Hoy, el 30% de los municipios tienen algún tipo de injerencia por parte de grupos criminales. Es imperativo retomar el control territorial que incluya la neutralización de los generadores de violencia, el desmantelamiento de las estructuras operativas de estos grupos, y con ello dar paso a la reconstrucción armonizada del tejido social.
Como parte de la solución, sugiere el estudio promovido por Luis Carlos Ugalde, es crucial que se reforme el marco político-electoral para permitir la anulación de elecciones en las que se compruebe la intervención del crimen organizado. Medida fundamental para restaurar la confianza en el sistema democrático y garantizar que los procesos electorales reflejen verdaderamente la voluntad del pueblo y no los intereses de los delincuentes. La gran pregunta será hacia dónde pretende la próxima presidenta y su régimen que se encamine el “estado de derecho”.
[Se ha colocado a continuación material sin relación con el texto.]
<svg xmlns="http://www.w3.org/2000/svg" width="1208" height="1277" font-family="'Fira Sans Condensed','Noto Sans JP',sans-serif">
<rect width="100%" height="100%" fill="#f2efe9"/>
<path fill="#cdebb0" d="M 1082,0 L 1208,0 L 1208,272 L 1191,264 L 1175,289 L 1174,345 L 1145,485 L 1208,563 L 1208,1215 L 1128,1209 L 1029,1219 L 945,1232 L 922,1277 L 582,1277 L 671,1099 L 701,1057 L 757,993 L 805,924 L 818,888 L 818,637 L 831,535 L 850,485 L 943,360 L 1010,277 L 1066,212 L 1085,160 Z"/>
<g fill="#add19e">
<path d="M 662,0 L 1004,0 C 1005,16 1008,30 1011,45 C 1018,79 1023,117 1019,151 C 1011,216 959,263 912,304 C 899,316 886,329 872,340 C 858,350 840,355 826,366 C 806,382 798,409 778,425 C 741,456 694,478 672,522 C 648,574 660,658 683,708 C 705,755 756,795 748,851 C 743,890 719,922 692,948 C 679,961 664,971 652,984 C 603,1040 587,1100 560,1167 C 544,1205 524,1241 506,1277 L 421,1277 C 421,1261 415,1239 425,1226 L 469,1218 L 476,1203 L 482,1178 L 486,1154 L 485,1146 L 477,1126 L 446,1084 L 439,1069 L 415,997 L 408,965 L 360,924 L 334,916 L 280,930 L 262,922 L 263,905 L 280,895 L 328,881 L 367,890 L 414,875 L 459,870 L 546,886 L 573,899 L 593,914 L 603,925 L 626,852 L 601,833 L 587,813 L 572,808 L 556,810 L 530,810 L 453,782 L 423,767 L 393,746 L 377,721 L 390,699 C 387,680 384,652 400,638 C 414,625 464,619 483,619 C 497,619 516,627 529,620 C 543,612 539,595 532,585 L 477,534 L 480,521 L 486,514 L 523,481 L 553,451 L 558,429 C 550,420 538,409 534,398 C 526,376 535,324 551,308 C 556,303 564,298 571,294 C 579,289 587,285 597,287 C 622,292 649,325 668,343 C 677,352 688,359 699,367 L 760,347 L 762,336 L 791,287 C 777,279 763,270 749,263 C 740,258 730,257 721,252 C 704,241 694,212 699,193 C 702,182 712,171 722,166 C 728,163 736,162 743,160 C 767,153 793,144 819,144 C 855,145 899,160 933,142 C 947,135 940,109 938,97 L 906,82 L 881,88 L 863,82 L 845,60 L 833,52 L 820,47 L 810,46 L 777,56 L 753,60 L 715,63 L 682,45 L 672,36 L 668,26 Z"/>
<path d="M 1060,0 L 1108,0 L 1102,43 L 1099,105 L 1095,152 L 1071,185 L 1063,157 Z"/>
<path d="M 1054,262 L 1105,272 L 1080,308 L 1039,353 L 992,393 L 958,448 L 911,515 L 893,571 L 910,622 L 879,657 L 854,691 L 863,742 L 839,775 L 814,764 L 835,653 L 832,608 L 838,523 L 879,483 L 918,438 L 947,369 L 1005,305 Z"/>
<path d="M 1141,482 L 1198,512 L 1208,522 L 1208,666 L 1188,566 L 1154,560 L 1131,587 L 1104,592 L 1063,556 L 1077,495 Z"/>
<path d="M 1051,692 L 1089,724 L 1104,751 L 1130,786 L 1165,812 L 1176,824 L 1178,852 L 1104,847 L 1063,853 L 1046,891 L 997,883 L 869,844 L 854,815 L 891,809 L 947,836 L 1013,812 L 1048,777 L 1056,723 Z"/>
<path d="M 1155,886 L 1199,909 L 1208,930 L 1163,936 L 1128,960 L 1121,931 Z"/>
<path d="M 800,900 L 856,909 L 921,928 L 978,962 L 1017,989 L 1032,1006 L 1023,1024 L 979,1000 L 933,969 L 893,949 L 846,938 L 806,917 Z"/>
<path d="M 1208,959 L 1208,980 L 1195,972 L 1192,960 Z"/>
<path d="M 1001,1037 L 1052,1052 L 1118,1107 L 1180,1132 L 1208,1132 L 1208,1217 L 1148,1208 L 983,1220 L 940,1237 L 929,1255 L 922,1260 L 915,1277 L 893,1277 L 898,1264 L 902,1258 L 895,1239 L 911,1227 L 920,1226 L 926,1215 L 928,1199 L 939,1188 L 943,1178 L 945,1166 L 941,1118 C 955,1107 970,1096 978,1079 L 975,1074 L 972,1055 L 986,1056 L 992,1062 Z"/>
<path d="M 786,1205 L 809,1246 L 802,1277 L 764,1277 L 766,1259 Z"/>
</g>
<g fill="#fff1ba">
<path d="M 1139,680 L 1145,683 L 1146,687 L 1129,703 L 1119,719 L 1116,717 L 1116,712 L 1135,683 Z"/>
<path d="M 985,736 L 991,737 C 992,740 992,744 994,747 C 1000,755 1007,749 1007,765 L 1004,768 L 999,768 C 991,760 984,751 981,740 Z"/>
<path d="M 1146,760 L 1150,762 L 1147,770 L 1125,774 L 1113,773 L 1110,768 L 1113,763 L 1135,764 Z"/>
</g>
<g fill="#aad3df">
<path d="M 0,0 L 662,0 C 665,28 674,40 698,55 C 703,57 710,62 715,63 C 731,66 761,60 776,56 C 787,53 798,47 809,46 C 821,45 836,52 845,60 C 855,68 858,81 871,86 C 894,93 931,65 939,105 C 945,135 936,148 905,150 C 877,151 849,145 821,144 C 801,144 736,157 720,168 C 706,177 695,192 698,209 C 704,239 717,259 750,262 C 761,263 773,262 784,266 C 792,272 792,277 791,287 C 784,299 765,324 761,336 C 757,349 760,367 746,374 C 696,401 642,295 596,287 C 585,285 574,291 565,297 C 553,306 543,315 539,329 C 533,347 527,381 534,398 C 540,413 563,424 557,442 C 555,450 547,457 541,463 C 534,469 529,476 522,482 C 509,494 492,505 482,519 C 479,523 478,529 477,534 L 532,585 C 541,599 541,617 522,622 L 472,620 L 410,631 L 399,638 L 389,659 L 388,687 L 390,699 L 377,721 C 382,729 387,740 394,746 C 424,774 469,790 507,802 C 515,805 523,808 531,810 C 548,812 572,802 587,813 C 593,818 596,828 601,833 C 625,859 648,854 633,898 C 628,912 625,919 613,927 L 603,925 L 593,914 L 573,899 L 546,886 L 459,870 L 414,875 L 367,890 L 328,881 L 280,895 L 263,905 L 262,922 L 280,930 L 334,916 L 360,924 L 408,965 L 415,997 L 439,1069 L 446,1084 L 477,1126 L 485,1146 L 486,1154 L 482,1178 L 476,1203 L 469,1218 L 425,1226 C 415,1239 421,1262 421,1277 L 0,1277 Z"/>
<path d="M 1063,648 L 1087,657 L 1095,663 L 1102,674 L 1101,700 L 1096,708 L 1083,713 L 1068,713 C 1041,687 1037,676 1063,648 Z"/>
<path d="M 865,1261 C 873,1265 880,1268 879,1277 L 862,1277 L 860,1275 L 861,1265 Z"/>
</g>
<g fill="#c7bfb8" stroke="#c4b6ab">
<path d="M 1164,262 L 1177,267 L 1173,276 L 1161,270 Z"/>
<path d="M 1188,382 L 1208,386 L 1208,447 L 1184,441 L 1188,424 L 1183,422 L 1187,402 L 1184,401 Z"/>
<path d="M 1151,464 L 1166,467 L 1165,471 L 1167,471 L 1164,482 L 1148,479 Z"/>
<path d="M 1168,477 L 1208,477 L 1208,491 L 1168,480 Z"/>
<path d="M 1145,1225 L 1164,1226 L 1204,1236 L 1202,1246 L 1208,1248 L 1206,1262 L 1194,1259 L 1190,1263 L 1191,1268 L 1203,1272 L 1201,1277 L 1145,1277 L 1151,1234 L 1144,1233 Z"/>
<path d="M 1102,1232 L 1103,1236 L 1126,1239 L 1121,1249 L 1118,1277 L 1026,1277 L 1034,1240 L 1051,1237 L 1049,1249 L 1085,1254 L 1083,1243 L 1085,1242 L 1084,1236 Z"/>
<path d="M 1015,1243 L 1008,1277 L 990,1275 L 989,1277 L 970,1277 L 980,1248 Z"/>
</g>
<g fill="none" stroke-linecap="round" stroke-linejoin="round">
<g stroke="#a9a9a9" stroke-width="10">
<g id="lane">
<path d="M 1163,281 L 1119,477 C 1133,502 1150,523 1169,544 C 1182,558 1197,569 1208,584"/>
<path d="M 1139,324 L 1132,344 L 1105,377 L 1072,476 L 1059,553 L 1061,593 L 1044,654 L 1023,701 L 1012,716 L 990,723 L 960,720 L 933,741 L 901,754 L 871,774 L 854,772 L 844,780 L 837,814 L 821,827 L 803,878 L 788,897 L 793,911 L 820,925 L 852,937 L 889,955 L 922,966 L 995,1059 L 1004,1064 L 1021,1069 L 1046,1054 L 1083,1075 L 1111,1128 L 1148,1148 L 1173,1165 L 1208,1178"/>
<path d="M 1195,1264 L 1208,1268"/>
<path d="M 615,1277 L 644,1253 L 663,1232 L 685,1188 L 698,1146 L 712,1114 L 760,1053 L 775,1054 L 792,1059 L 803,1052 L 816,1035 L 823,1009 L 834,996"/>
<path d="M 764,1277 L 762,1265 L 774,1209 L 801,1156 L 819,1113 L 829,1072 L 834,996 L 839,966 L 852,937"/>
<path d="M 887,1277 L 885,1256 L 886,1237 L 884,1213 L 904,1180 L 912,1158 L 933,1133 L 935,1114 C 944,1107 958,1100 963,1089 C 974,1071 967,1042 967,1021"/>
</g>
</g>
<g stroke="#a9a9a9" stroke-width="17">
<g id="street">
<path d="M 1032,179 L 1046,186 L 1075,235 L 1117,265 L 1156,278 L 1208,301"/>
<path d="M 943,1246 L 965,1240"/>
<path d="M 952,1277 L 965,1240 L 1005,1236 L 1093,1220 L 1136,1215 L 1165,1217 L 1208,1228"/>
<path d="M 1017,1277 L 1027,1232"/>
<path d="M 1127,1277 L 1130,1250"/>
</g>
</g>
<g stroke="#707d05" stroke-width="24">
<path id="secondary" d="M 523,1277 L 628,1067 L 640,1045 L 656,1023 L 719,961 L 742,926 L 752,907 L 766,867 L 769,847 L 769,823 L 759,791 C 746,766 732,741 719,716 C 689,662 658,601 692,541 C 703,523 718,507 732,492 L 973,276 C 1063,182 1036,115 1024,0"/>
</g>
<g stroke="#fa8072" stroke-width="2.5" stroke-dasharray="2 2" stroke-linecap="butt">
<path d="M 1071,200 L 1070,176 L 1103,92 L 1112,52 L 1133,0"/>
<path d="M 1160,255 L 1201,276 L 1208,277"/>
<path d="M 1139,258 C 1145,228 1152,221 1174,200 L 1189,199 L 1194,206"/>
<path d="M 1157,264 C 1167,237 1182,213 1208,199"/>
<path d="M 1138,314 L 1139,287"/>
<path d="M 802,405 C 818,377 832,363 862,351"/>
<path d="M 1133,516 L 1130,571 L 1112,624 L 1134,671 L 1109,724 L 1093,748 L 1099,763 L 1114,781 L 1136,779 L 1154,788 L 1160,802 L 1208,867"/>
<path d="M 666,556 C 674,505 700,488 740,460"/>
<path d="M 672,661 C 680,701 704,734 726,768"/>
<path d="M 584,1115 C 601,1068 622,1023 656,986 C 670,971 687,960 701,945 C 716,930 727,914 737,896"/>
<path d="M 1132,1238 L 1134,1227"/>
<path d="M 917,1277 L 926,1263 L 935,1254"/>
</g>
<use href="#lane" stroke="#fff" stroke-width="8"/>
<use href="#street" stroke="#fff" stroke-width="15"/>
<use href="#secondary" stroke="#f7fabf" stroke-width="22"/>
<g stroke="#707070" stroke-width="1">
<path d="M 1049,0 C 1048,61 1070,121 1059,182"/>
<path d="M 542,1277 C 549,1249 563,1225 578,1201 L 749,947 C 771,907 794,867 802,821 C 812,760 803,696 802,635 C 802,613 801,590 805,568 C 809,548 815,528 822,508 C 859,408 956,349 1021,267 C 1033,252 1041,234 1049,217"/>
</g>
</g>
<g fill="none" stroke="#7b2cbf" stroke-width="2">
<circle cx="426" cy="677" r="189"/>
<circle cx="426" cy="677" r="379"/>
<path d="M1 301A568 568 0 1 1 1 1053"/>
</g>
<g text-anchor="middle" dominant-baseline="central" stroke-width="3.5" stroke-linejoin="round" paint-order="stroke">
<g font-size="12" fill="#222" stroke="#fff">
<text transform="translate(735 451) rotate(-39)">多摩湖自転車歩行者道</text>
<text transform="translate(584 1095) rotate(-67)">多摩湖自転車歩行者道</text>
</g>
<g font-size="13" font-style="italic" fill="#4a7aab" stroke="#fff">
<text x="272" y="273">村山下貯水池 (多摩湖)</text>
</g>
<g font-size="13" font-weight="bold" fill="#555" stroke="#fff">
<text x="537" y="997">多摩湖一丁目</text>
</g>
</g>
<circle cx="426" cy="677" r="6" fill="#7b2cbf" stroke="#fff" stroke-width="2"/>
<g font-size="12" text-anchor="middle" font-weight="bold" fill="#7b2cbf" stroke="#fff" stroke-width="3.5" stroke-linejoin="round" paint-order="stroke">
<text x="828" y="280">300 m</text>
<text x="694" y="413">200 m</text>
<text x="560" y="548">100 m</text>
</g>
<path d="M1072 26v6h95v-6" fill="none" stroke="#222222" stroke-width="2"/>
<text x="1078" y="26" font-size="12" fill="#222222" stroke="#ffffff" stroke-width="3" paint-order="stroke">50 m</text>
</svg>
La situación es crítica, la violencia política no es un problema aislado. Hoy se adereza por la embriaguez mayoritaria del partido gobernante: la sobrerrepresentación desmedida, la desaparición de órganos autónomos, la mal lograda reforma judicial. La cruda democrática aún no se vislumbra, pero a todos nos retumbará en las cabezas y nos dejará aturdidos. Las réplicas predicen un mal más profundo que amenaza con desmoronar los cimientos de la democracia en México.
Nuestro país necesita líderes, pero antes que voces predominantes, requiere de voces disonantes y organizadas que no cesen en dejar el control a la inercia de la inseguridad. A México le urgen autoridades y ciudadanos dispuestos a enfrentar el desafío con seriedad, determinación, amor por nuestra tierra y amor por los nuestros.
Al final: ¡No debemos ser nosotros quienes pongamos a los muertos!